* [Task directions]: Only the lines from the beginning of the data through the one with "alpaca toy [59,418,214,519]" belong in the answer, each retyped exactly, with pictures left out.

* [Task data]:
########################################

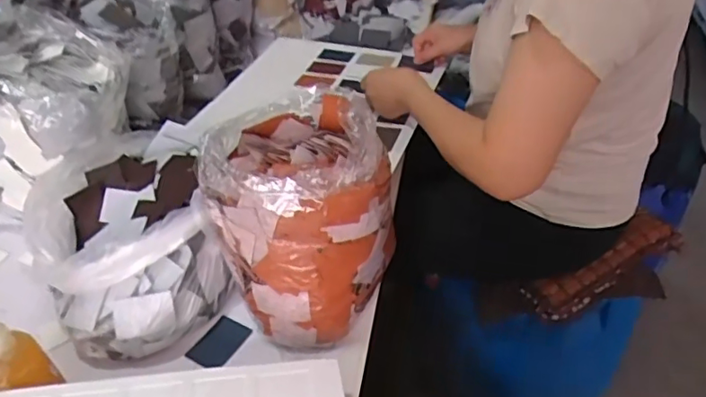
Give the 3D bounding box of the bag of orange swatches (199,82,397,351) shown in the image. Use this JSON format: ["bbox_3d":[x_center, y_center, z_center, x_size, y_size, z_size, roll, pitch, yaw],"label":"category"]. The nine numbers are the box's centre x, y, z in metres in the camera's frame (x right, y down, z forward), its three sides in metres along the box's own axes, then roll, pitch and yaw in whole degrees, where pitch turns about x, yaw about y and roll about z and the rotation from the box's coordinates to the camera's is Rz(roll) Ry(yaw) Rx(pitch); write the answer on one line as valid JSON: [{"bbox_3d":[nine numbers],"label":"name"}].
[{"bbox_3d":[-0.060,0.017,0.651,0.197,0.208,0.195,-5,39,-2],"label":"bag of orange swatches"}]

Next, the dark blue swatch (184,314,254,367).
[{"bbox_3d":[-0.156,0.169,0.669,0.046,0.008,0.070,20,44,27],"label":"dark blue swatch"}]

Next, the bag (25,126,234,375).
[{"bbox_3d":[-0.275,0.044,0.710,0.202,0.132,0.286,-15,40,-14],"label":"bag"}]

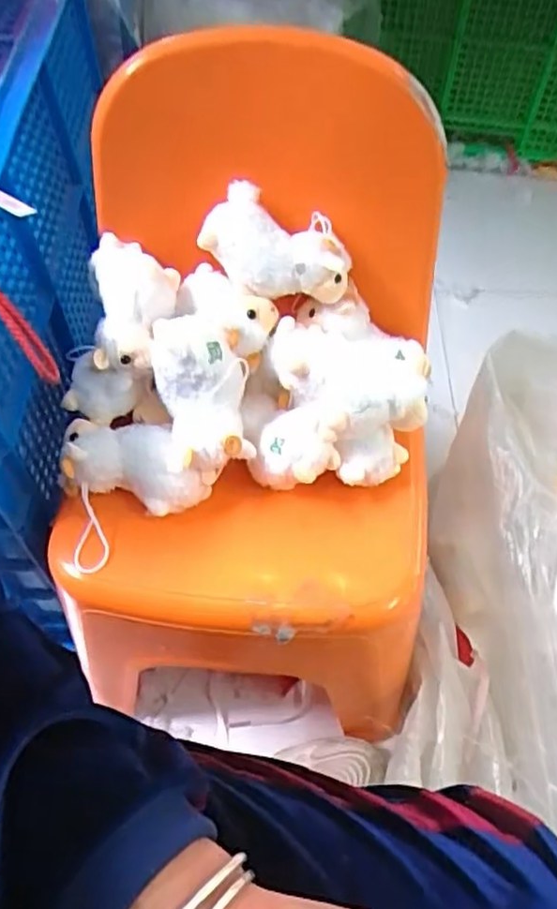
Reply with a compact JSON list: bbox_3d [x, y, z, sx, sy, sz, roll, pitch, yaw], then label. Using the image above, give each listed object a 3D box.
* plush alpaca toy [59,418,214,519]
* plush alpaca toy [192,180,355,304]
[{"bbox_3d":[-0.121,0.010,0.583,0.121,0.061,0.066,10,57,6],"label":"plush alpaca toy"},{"bbox_3d":[0.000,-0.173,0.567,0.122,0.063,0.065,14,58,9],"label":"plush alpaca toy"}]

########################################

* [Answer for the task]:
Give the 3D bounding box of the bag of orange swatches (199,82,397,351) shown in the image. Use this JSON format: ["bbox_3d":[x_center, y_center, z_center, x_size, y_size, z_size, roll, pitch, yaw],"label":"category"]. The nine numbers are the box's centre x, y, z in metres in the camera's frame (x right, y down, z forward), its three sides in metres along the box's own axes, then roll, pitch and yaw in whole degrees, where pitch turns about x, yaw about y and roll about z and the rotation from the box's coordinates to the camera's is Rz(roll) Ry(yaw) Rx(pitch); write the answer on one line as valid JSON: [{"bbox_3d":[nine numbers],"label":"name"}].
[{"bbox_3d":[-0.060,0.017,0.651,0.197,0.208,0.195,-5,39,-2],"label":"bag of orange swatches"}]

Next, the dark blue swatch (184,314,254,367).
[{"bbox_3d":[-0.156,0.169,0.669,0.046,0.008,0.070,20,44,27],"label":"dark blue swatch"}]

Next, the bag (25,126,234,375).
[{"bbox_3d":[-0.275,0.044,0.710,0.202,0.132,0.286,-15,40,-14],"label":"bag"}]

Reply with a compact JSON list: bbox_3d [x, y, z, sx, sy, sz, roll, pitch, yaw], then label. Using the image above, give each listed object a 3D box.
* plush alpaca toy [59,418,214,519]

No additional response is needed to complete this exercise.